Standard vs. itemized deductions
There are two ways to determine deductions. One is called the standard deduction, which everyone can take. The other is the itemized deduction which includes additional adjustments for qualifying expenses. If these deductions total higher than the standard, the itemized deduction would be used.
The standard deduction for 2021 is different for single, married, and head of household. The deduction for single is $12,550, married filing jointly is $25,100, and head of household or people caring for a qualifying dependent is $18,800. This option, of course, is if you choose not to itemize your deductions. However, if you’ve had certain expenses in total that were higher than the standard deduction, then you would want to itemize. Four major expenses included in the itemized deduction are medical expenses, state and local taxes paid, interest paid on a mortgage, and charitable contributions. These are considered below-the-line deductions because they may not lower your taxable income if the standard deduction is higher.
The Augusta Rule
This episode’s tips, tricks, and strategies portion is a tip that may sound too good to be true, but true it is. This tax mitigation strategy is commonly referred to as the Augusta rule, named after the famous golf course on which the Masters Tournament is played every year. Section 288 of the IRS tax code allows homeowners to rent out their primary residence for up to 14 days per year without needing to report the rental income on their individual tax return. That’s a lot of tax-free income potential that can be earned every year. This rule was created to protect the residents of Augusta, Georgia who had rented out their homes to attendees of the golf championship.

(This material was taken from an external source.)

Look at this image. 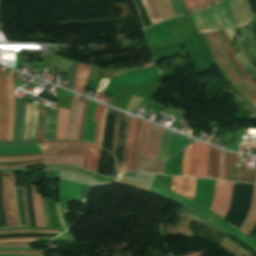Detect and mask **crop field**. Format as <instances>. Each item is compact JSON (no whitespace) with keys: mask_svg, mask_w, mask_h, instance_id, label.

The rent charged must be reasonable and in line with what the rental market supports. Charging $1000 per night when comparable houses rent for $200 per night is not considered reasonable. Homeowners can rent their homes to individuals looking for vacation opportunities or rent to business owners who intend to use the property for business purposes. Whatever you choose, this could be a great way to generate income tax-free.